▶ _Source excerpt_:

Result presentation of RQ3: To what extent does AI-powered feedback reduce performance anxiety in EFL learners, and how mediating variables (e.g., learner’s familiarity with AI, feedback delivery style) influence this relationship?
Figure 4 illustrates the graphical result presentation of the SEM with respect to model 3. It is evident from the figure that the respective explanatory variable, i.e., AIFRA, is positively related to the response variable, i.e., RA while Age, LPL, Gender, AIFM1, and AIFM2 are negatively related with it as shown along the arrows running from the explanatory variables to the response variable. According to the explanatory variables, there is a positive correlation between AIFRA and LPL, Age and Gender, and Age and LPL but a negative correlation between AIFRA and Age, and AIFRA and Gender, and Gender and LPL of 0.05, 0.16, 0.04, −0.10, −0.01, and −0.01, respectively, as shown along the double-headed arrows running between each pair of the explanatory variables.

Result presentation of SEM for model 3.
Table 4 shows the result for investigating the extent to which AI-powered feedback reduces performance anxiety (RA) in EFL learners, and how mediating variables (e.g., learner’s familiarity with AI (AIFM1), feedback delivery style (AIFM2) influence this relationship. From the table,the reduction of anxiety-related AI-powered feedback AIFRA coefficient is statistically insignificant and the sign is not in line with the a priori expectation (i.e., negative); while for the mediation variables, though none is significant, they both satisfied the a priori expectation (i.e., negative) with the anxiety reduction, and this has also been supported by the coefficient of the language proficiency level of the learners (LPL), which is also negative and even statistically significant. When checking for the statistical healthiness of the model, it can be observed that that the p-value of the LR test statistic is 0.07; values of the CFI, GFI, AGFI, and TLI are greater than 0.90 (Hu and Bentler, 1999; Hooper et al. 2008); and the value of the RMSEA is 0.04; the model estimated is statistically healthy. Therefore, with respect to the content of the questions used in measuring the reduction of the performance anxiety of the EFL learners, familiarity of AI-powered feedback and the method in which the learners are receiving feedback on their English learning including by written comments, audio/video recordings, and face-to-face conversations are partially reducing the performance anxiety of the EFL learners when speaking/writing in English, not being worried about making mistakes in English, and not being nervous when you speaking English. These findings suggest that while AI-powered feedback alone may not significantly reduce performance anxiety, the way feedback is delivered and learners’ familiarity with AI tools could hold the key to alleviating anxiety in EFL contexts. This points to the need for educators and AI developers to focus on not only the content of feedback but also the manner in which it is presented to learners.

▶ _Required work_:
• 1. According to the excerpt on AI-powered feedback and performance anxiety, what is the value of the RMSEA for model 3?
• 2. Reproduce everything in the excerpt on AI-powered feedback and performance anxiety from "Figure 4 illustrates" down to "the explanatory variables.".

▶ _Data_:
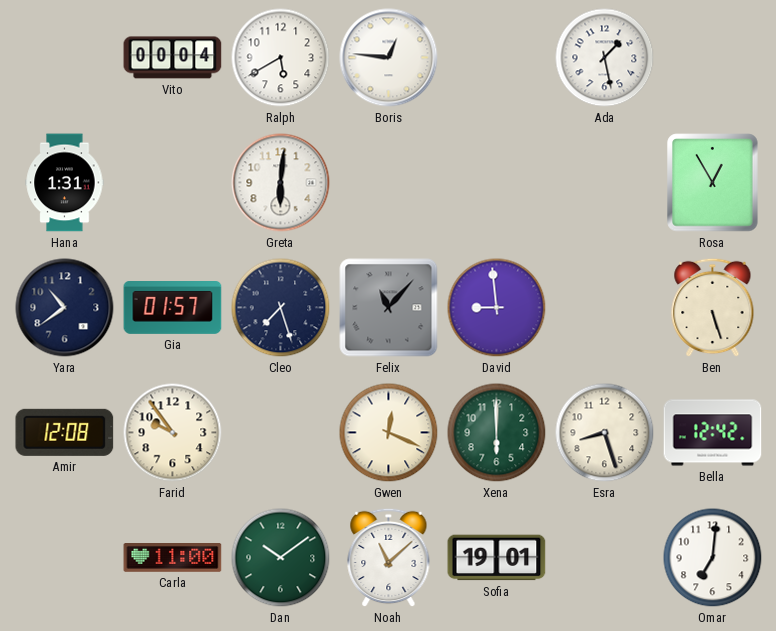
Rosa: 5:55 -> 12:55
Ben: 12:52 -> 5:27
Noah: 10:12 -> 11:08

▶ _Results for the exercise_:
• 1. 0.04

• 2.
Figure 4 illustrates the graphical result presentation of the SEM with respect to model 3. It is evident from the figure that the respective explanatory variable, i.e., AIFRA, is positively related to the response variable, i.e., RA while Age, LPL, Gender, AIFM1, and AIFM2 are negatively related with it as shown along the arrows running from the explanatory variables to the response variable. According to the explanatory variables, there is a positive correlation between AIFRA and LPL, Age and Gender, and Age and LPL but a negative correlation between AIFRA and Age, and AIFRA and Gender, and Gender and LPL of 0.05, 0.16, 0.04, −0.10, −0.01, and −0.01, respectively, as shown along the double-headed arrows running between each pair of the explanatory variables.